### TEXTO DE ORIGEM

Na noite de 13 de janeiro de 2011, após milhares de pessoas terem ido às ruas nas cidades de Sousse e Sfax, Ben Ali ainda tentou alterar o curso dos acontecimentos. "Eu cometi erros. Agora, eu entendo vocês", disse ele em discurso televisionado. Ele anunciou então que não usaria mais armas de fogo e prometeu abolir a censura na internet. O que aconteceu nas 24 horas seguintes é motivo de especulação até hoje na Tunísia.

Retrato de Mohamed Bouazizi em avenida da capital TúnisFoto: cc-by-sa-cbj22

Na manhã de 14 de janeiro, dezenas de milhares de pessoas protestavam diante do Ministério do Interior em Túnis. Durante o toque de recolher, e apesar do bloqueio do espaço aéreo, dois aviões decolaram do aeroporto de Túnis-Cartago. A família do presidente deixava o país e, logo depois, o primeiro-ministro Mohamed Ghannouchi, visivelmente nervoso, lia uma declaração na TV estatal, afirmando a incapacidade temporária de governar de Ben Ali. Em 15 de janeiro, foi nomeado um primeiro governo interino, seguido posteriormente por muitos outros.

O abismo fica visível

"Se tivéssemos sabido que todo este sistema era apenas uma fachada de papelão, que se quebra quando se bate de leve, então teríamos nos arriscado muito mais cedo", declara hoje o informático Skander. Mas durante muitos anos o regime Ben Ali incutiu o medo na população, fazendo-a acreditar que seu Estado policial era onipotente.

Desde 2008, protestos contra o poder estatal eclodiam nas pobres regiões mineradoras do interior da Tunísia. Mas naquela época a polícia conseguia ainda reprimir e limitar regionalmente as manifestações. O fato de os novos protestos terem se espalhado por todo o país se deve também ao poder das redes sociais, que apesar da intensa censura estatal substituíram a mídia monitorada pelo Estado, divulgando informações com toda rapidez para todo o país.

######
### DADOS PARA REVISÃO

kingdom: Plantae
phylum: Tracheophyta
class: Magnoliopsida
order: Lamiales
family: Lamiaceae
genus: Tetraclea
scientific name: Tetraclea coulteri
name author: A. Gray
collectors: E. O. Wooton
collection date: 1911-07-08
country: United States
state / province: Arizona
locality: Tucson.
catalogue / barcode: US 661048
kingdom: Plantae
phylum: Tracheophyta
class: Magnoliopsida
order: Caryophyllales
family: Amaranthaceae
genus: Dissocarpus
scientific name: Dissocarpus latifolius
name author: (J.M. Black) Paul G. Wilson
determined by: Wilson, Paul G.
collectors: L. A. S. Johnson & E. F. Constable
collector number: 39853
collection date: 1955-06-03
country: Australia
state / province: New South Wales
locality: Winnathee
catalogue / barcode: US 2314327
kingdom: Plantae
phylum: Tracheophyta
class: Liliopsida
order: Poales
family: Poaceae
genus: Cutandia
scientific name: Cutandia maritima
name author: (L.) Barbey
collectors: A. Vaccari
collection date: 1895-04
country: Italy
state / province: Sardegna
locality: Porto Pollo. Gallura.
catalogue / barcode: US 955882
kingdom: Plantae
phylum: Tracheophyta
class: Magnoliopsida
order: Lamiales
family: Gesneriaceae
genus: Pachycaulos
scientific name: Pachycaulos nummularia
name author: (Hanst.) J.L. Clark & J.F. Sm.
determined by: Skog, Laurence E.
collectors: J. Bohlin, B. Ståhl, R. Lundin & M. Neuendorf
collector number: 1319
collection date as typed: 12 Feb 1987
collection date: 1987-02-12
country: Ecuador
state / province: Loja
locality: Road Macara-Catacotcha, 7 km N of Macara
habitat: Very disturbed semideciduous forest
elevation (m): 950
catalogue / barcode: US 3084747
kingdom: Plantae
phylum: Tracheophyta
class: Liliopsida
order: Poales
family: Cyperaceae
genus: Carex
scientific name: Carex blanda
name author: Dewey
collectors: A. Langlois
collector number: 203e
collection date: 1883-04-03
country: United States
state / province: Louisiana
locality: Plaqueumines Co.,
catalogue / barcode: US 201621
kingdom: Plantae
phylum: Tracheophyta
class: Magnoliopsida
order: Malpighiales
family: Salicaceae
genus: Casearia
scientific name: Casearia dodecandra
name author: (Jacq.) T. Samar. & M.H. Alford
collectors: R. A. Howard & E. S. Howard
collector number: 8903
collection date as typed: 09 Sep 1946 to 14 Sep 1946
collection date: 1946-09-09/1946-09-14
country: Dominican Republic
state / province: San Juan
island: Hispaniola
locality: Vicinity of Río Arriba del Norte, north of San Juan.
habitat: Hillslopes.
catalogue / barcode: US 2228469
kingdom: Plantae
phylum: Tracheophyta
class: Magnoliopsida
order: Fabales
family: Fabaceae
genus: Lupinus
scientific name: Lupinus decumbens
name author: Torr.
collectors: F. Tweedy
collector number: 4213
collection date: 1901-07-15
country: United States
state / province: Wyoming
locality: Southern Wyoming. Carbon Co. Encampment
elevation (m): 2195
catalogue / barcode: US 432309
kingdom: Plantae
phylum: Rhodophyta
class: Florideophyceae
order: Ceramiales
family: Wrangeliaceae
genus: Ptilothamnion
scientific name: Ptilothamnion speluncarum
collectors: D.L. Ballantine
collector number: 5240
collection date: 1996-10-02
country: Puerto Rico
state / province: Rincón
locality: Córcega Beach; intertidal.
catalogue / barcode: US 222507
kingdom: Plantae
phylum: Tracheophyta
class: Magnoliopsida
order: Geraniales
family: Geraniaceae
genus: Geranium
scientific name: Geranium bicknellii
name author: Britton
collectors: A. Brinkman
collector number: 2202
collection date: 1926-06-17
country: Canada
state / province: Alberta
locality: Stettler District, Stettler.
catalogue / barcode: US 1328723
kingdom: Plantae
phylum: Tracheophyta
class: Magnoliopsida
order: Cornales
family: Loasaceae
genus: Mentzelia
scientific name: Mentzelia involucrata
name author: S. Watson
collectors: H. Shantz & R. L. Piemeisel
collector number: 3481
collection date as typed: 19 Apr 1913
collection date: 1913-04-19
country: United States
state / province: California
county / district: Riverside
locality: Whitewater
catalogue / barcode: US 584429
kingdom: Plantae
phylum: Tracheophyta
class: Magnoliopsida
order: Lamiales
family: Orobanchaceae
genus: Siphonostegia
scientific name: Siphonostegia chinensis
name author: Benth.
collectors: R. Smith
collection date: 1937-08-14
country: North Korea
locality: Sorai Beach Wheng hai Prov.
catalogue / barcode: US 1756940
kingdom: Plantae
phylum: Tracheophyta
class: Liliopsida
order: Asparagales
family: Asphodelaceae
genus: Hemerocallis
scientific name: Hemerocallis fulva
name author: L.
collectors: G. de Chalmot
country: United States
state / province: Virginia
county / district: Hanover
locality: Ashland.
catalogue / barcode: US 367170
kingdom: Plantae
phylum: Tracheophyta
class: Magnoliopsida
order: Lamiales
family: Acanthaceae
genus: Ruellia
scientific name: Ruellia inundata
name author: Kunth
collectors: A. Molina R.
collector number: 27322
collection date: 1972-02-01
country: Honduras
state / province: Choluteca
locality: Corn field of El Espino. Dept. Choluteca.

######

→ TAREFA 1
No texto sobre a queda de Ben Ali, o que ele prometeu abolir no discurso televisionado de 13 de janeiro de 2011?
→ TAREFA 2
Dê prosseguimento ao texto sobre a queda de Ben Ali a partir da última frase.
Os registros não têm papel algum aqui.

→ RESPOSTA FINAL 1
A censura na internet.

→ RESPOSTA FINAL 2
Um ano após a autoimolação de Bouazizi, a Tunísia deu um passo gigante à frente. Em outubro, foram realizadas as primeiras eleições livres no país, e um mês depois a Assembleia Constituinte iniciou seus trabalhos. Sua tarefa é criar, no prazo de um ano, uma base para o desenvolvimento do país. No entanto, neste ano, também se tornou visível um abismo que atravessa a sociedade – e que ficou encoberto, enquanto se partilhava um inimigo comum com o regime Ben Ali.

As eleições, em que o partido islâmico moderado Ennahda obteve 89 assentos – ou seja, 40% dos mandatos na Assembleia Constituinte –, expressam a fragmentação na oposição secular. A maioria dos partidos apostou nos temas da economia e trabalho. Durante a campanha, o projeto de Constituição desempenhou apenas um papel subordinado. "Perdemos de vista o mais importante. Que tipo de governo queremos no futuro para a Tunísia, como queremos viver?", critica o filósofo e estudioso islâmico Youssef Seddik, que participou das eleições como candidato independente.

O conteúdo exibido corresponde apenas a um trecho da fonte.